Thursday April 25, 2024

Record immigrants granted Finnish citizenship in 2017

Published : 15 Jun 2018, 01:40

Updated : 15 Jun 2018, 01:42

  DF Report
DF File Photo.

A total of 12,219 foreign nationals, permanently living in Finland were granted Finnish citizenship in 2017, according to Statistics Finland.

The number is 2,844 higher than 2016 and is the highest since the independence of the country.

In 2017, Finnish citizenship was granted by far most often to citizens of Russia, numbering 2,758 among those having been granted Finnish citizenship.

The number was 730 more than in the year before. Somali citizens were the second largest group of recipients of Finnish citizenship, numbering 957. The third most Finnish citizenships were granted to citizens of Iraq, 742 and the fourth most to Estonian citizens, 705.

In all, 117,000 persons living in Finland have dual citizenship

In 2017, altogether 98 per cent of those having been granted Finnish citizenship retained their former citizenship.
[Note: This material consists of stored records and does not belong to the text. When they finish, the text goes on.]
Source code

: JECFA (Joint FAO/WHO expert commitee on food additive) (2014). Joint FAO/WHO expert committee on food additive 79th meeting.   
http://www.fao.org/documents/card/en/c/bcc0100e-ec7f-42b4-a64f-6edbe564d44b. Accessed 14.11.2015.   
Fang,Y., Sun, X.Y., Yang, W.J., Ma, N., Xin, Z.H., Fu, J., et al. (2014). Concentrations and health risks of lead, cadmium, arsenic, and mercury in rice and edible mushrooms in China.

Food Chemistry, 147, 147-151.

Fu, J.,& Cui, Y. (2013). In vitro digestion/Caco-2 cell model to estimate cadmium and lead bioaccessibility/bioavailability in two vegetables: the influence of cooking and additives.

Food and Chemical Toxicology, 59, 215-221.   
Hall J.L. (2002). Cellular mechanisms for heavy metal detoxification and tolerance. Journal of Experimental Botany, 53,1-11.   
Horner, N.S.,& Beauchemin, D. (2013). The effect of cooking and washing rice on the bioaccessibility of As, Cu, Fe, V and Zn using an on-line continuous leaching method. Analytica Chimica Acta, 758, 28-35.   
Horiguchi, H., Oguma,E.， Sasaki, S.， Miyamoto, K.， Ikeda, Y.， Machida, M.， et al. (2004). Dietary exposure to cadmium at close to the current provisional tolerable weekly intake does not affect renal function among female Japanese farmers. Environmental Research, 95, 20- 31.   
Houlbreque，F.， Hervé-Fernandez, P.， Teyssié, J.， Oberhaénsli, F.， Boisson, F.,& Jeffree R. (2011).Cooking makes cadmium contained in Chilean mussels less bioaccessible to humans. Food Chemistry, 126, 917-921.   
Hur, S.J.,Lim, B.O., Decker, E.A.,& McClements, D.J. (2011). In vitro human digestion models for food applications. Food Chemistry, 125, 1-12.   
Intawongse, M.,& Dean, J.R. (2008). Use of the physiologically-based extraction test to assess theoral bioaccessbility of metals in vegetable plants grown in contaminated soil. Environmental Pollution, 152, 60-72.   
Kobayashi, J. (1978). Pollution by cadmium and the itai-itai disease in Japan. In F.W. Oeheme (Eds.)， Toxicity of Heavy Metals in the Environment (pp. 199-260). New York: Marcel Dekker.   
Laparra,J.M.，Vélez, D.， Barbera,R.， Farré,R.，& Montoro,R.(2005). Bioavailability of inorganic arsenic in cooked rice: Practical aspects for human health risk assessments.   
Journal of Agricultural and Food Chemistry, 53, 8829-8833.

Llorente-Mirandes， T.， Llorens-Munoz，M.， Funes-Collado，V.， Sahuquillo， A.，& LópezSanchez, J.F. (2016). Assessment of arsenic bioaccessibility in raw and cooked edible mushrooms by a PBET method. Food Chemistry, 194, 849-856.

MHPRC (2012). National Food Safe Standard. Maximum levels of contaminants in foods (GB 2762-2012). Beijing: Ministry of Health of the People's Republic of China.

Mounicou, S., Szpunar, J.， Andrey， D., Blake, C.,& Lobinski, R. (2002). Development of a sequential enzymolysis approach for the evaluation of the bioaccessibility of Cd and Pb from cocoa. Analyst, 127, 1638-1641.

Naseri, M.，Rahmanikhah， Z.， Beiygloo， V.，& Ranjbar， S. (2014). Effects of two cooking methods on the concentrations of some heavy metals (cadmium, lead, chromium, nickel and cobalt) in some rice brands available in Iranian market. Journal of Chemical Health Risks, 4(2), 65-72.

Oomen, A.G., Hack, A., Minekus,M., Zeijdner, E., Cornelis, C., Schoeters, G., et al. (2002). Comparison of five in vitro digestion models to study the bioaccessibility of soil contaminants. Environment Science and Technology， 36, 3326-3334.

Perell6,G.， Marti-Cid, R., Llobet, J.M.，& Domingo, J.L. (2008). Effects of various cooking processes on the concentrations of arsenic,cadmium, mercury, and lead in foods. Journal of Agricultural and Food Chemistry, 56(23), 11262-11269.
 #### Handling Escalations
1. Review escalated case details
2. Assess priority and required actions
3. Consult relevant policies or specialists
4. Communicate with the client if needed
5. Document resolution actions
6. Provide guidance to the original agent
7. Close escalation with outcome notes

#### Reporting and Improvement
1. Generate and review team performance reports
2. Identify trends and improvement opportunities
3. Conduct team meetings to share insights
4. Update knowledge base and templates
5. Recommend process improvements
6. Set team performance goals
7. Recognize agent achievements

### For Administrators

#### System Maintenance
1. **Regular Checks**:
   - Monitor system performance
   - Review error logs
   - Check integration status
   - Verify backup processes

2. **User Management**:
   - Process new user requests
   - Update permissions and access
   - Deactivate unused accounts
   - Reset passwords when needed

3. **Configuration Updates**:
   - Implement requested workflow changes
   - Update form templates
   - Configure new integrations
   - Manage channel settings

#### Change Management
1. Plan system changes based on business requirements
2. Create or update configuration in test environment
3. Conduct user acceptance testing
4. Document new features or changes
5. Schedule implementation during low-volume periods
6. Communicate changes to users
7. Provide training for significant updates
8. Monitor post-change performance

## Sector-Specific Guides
At the end of 2017, there were 117,024 persons permanently resident in Finland who held the citizenship of some other country in addition to Finnish citizenship.

Their number grew by 11 per cent from the previous year. Of them, 21,099 were native-born citizens of Finland who have been granted citizenship in another country and 95,925 were foreign citizens who have been granted Finnish citizenship.

The largest dual nationality groups at the end of 2017 were citizens of Russia, 30,088, Sweden, 7,759, Somalia, 5,590, Estonia, 5,291, and Iraq, 4,152.